Let’s start with the concept conservatives see as foundational, the two-pronged doctrine that became High-Court bedrock thanks to one of the Court’s greatest jurists, the late Antonin Scalia: Textualism and Originalism. The former term simply means a jurist should read the law through the plain-language lens by which it was intended to connote meaning — namely, its text. If that meaning is not obvious, however, then the analysis broadens to examine the context of the language as well as the drafters’ original intent when the law was written (originalism). Adhering to these two doctrinal principles curbs tendencies of courts to stray into activism, whether leftist or conservative.

And activism is easy to stray into: Everyone wants the “right” (read: “fair, from our point of view”) result. The problem is that the ends to such “right” results don’t always — or even usually — justify the means used to achieve it. A precedent-setting ruling today that yields the “right” result can have disastrous results tomorrow, when an entirely different result — one that is neither “right” (fair) nor just — is drawn from the judicial and logical goo crafted to obtain the former, “right” result. It is from this reality that the age-old legal maxim, “Hard cases make bad law,” came into being. Reasoning — right reasoning, in the sense of starting from First Principles and applying ironclad logic to arrive at a solid, valid conclusion — matters. Justice Roberts has apparently abandoned this principle in favor of a more expedient value.

Instead, Roberts stakes his legacy on the concept of “institutionalism.” Alluding to this philosophy last month the chief justice stated, “People need to know that we’re not doing politics. They need to know that we’re doing something different, that we’re applying the law.” Just like, say, in the ObamaCare decision? That decision was a masterstroke of “institutionalism.”

The central idea behind this approach is that because the Court’s reputation should reign paramount, maintenance of the institution of the Supreme Court matters more than anything else. By this standard, the “institution” of the Supreme Court is validated through the popular public, thus preserving its reputation in the public eye. But this completely misses the point: The Supreme Court of the United States (SCOTUS) does not regain a solid reputation by winning a popularity contest with the American public — especially a contest rigged by leftists’ ends-justifies-the-means convictions and an all-too-accommodating Leftmedia.
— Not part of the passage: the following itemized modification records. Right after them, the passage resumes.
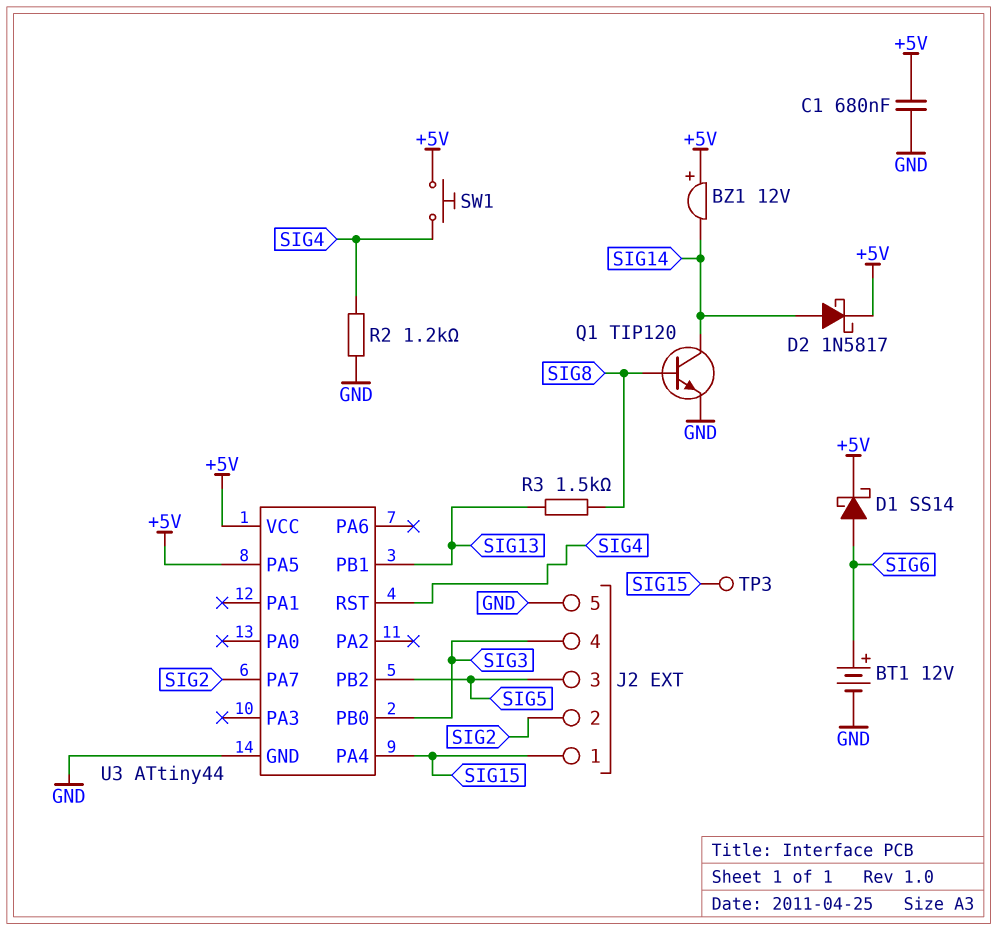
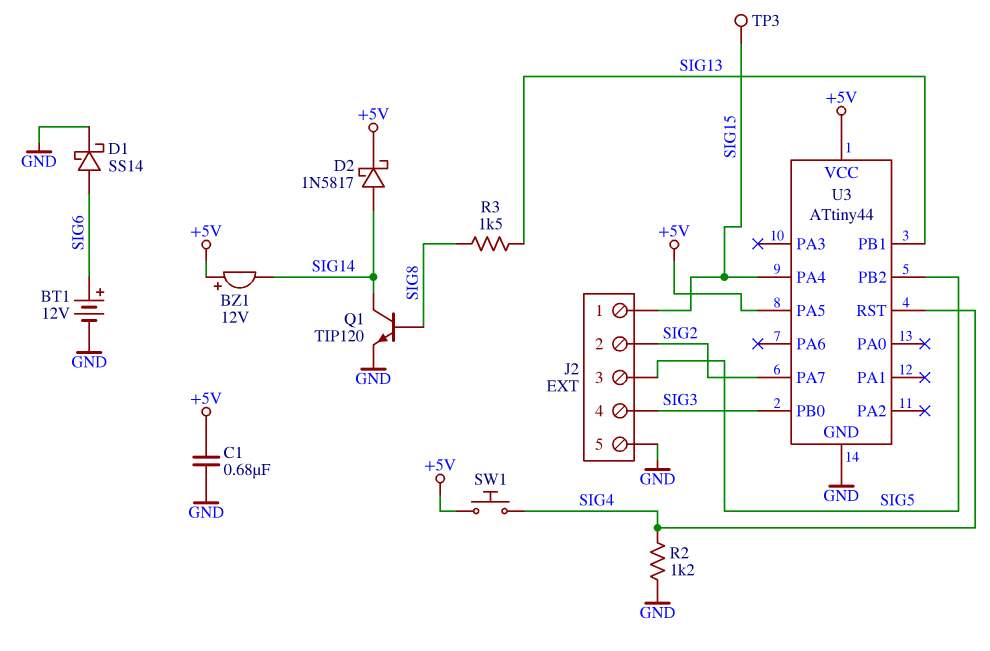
D1: schottky SS14 (A SIG6, K +5V) -> schottky SS14 (A SIG6, K GND)

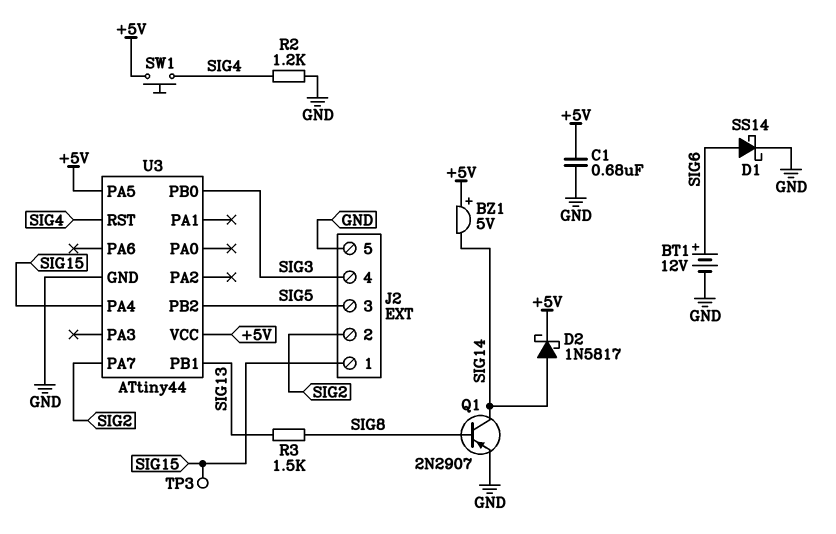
BZ1: buzzer 12V (plus +5V, minus SIG14) -> buzzer 5V (plus +5V, minus SIG14)
Q1: NPN TIP120 (B SIG8, C SIG14, E GND) -> PNP 2N2907 (B SIG8, C SIG14, E GND)

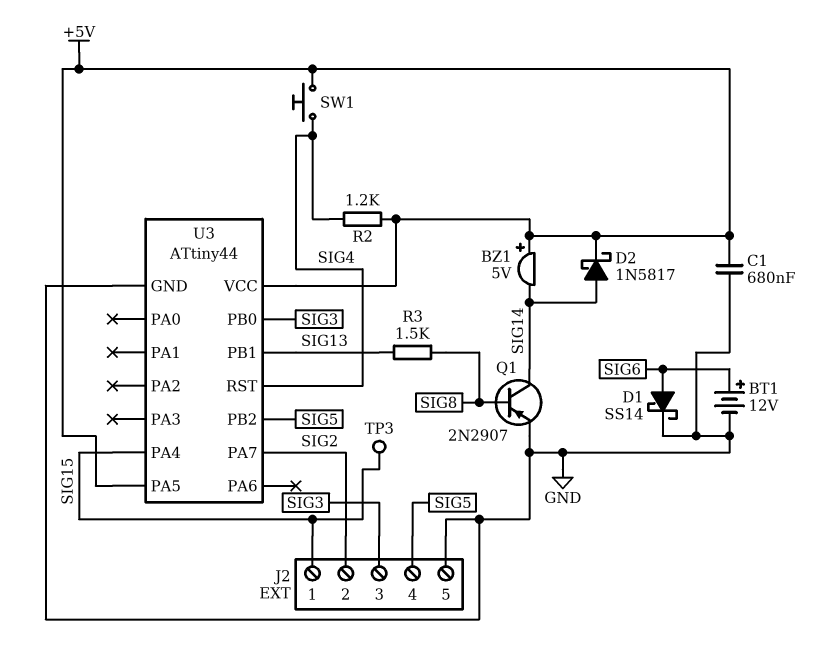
J2 pin 3: SIG5 -> SIG3
J2 pin 4: SIG3 -> SIG5
R2: 1.2k (GND, SIG4) -> 1.2k (+5V, SIG4)

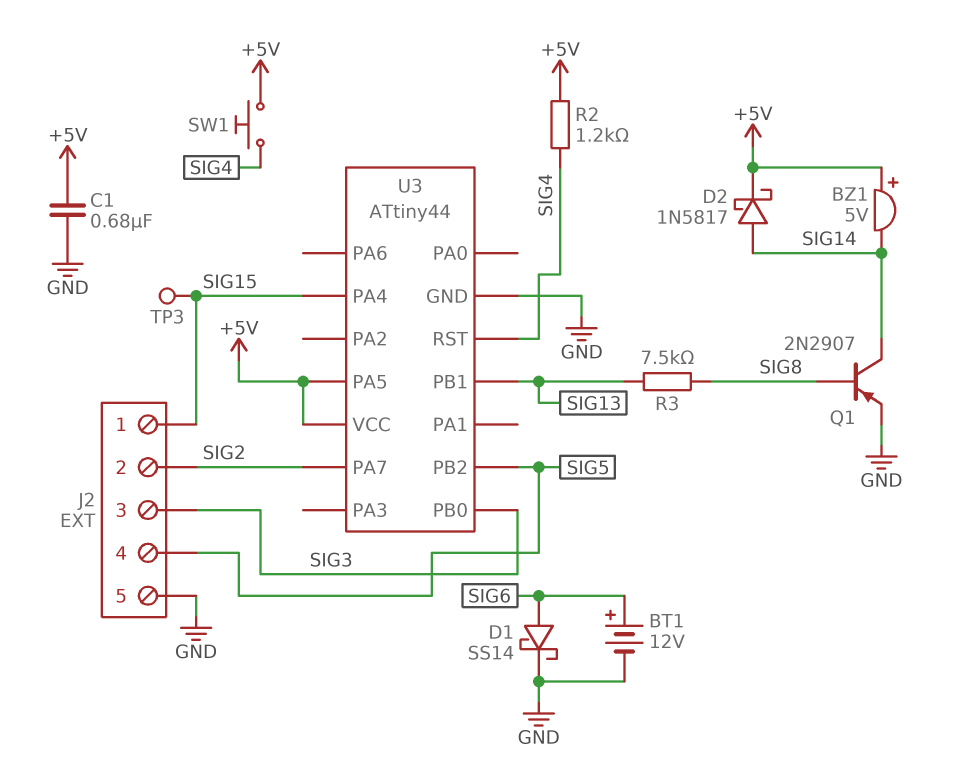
R3: 1.5k (SIG8, SIG13) -> 7.5k (SIG8, SIG13)

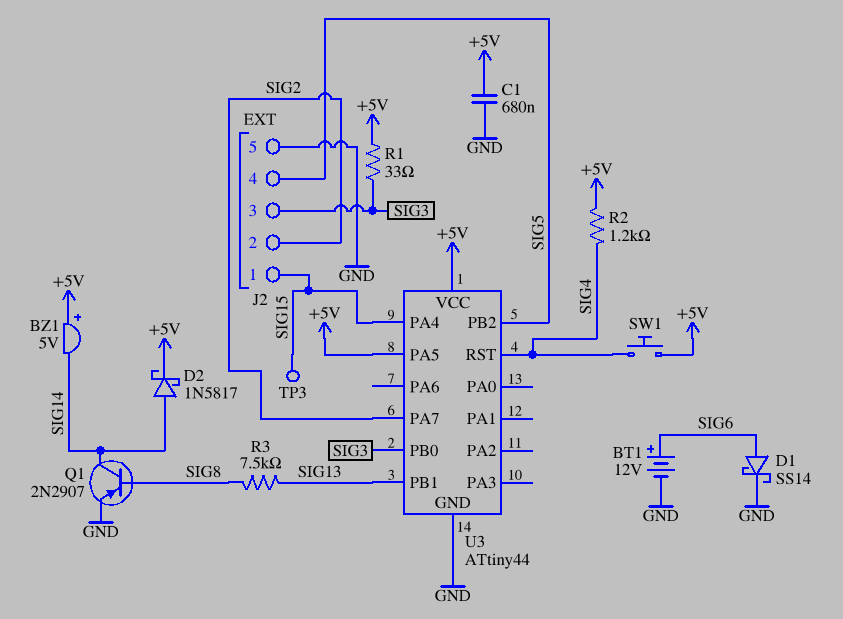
R1: none -> 33 (+5V, SIG3)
What Justice Roberts is apparently not seeing in his attempt to keep the Court out of politics for the sake of this “institution” is that his very efforts to do so are political decisions. When, for instance, Justice Roberts stiff-arms weighing in on President Trump’s decision to end the previous administration’s deferred-deportation program — in the face of active attempts by judges in lower courts to undermine the president’s constitutional, executive authority to do so — he has, in effect, made the political decision to keep SCOTUS from stepping up to the plate to do its job. Not only does this fail to keep the Court “out of politics” but it also destroys the very credibility Justice Roberts purports to esteem above all else.

Regarding the Court’s precious reputation, the reality is that the Court gains its credibility solely from applying the facts to the law and arriving at valid conclusions. In other words, it necessarily ignores popularity for the sake of justice — as any reputable court would do.

As to the other “institution” Justice Roberts heavily leans on in justifying his position — that of stare decisis, the judicial doctrine that the Court should let previous Court decisions (and thus law) stand — it is a sound doctrine. Until it isn’t. That is, as long as this doctrine isn’t used to undermine the Constitution or the plain language of constitutionally valid statutes enacted by Congress and signed into law by the president, we’re all for it: High Court decisions shouldn’t be easy to overturn without solid reasoning. Otherwise, we put stare decisis right up there with “institutionalism.”

The bottom line is that Justice Roberts is seemingly sometimes too focused on how his “institution” is being perceived by the Left and not focused enough on the basic principles that should guide a Supreme Court justice and restore the Court’s reputation with those who count: The American people.